Christmas at Alekos and Vasso's

I hired a motorbike from George, known also as Rentarek because of the quality of his motorbikes. Apart from being in a nervous state of repair, they were cheap, and so for a few days over the Christmas period, I phutted around the island, visiting windswept beaches on the Eastern side. These beaches- Vitali, Zorkos, et al - have great waves and are wonderful places to sunbathe during the summer, but they are very exposed in the winter, making the phuts of my bike strain against the lashes and gusts of the wind. And yet, Christmas Day all over the island was very calm and bright, and I decided before I set out to Alekos and Vasso to go for an icy but refreshing swim. It was easy in the shallows where the sun warmed up the sea quickly, but once you got into the deeper parts it was like a strong cup of French coffee: heart-stopping, unless you kept going.

I then hopped onto the bike and set out for Alekos and Vasso, who, like most Greeks, had already celebrated Christmas on Christmas Eve - this was the equivelant of a Boxing Day lunch in England.
Roast turkey was served, with otherwise Greek dishes - melitzana salata, Greek salad, etc, and I asked Alekos about the Albanians who had settled in the Northern part of the island some centuries before. Was it tue that there were some people in those remote villages - Vourkoti, Amolohos, etc., that still spoke an Albanian dialect? Alekos seemed to think not; maybe in the 70's there were still some. Theodore Bent, a Victorian English travel writer, wrote a classic book about the Cyclades, and his colourful descriptions of Albanian gatherings and clan feuds on Andros still make a good read today.

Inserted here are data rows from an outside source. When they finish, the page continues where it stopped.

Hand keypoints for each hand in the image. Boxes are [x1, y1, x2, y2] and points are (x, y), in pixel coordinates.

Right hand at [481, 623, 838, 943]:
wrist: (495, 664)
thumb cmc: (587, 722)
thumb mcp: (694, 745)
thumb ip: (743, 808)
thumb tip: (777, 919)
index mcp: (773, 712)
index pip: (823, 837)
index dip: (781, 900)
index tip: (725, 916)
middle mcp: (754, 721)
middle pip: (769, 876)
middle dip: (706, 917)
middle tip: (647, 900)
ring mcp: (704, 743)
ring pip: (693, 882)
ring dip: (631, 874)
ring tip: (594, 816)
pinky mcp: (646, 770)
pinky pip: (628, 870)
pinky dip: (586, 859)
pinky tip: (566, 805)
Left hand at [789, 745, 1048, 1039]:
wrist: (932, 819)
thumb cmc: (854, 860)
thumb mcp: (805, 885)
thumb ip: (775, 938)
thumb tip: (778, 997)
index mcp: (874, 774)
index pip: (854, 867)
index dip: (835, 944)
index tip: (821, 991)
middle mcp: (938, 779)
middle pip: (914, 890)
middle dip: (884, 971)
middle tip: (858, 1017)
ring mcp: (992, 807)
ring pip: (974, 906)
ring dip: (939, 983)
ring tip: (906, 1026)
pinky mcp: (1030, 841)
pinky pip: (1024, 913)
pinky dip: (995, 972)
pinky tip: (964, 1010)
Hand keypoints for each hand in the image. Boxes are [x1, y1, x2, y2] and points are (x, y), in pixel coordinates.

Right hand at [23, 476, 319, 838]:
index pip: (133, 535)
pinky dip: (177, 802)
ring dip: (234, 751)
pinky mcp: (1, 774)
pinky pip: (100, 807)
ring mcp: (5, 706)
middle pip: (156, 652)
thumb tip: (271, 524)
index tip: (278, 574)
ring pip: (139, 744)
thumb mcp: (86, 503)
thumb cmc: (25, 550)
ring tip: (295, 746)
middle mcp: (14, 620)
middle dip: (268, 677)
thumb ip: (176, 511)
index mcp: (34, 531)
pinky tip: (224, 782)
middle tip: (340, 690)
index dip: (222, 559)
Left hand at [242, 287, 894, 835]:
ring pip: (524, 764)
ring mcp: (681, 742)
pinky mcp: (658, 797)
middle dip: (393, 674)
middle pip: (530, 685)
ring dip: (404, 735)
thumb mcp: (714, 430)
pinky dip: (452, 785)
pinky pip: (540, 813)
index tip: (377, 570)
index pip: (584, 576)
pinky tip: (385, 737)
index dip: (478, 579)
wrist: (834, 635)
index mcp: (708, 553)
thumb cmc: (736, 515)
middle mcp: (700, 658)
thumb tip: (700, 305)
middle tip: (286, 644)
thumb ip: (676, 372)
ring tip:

But it goes some way to explaining place names in some parts of the North; Batsi and Gavrion are not typically Greek names, they are probably Albanian.
Two years on from my meal with Alekos, Greece was starting to experience a new wave of Albanians, 'gastarbeiter' in search of work in the orchards and groves of Northern Greece and in the building sites of the South. They were starting to reach Andros by the mid-nineties; but I had seen many of them in Kastoria, Northern Greece, in 1992 when I worked up there.
There was one Albanian in Kastoria whom everyone knew simply as 'the Albanian.' He would work in the orchards near Kastoria, and come into the town to pick up medicines and other vital things for his family on the other side of the border. He waited around to be kicked out by the police, who would politely return him to the Albanian border. He crossed the border and back many times in a year. The police always allowed him a certain time to scrape together a few drachmae, and then took him back. Drachmas, not dollars were starting to become the golden currency. Of course, the more permeable borders did not come without problems; smuggling of all kinds and the Albanian Mafia were all part of the new wave as well. But the Albanian was treated with amiable indifference by the Kastoriani, as were most of the other Albanian workers who came to work in the groves and orchards around Kastoria.
But in those days, any talk about Albanians usually centred around their settlements, or the isolation of the country they originally came from.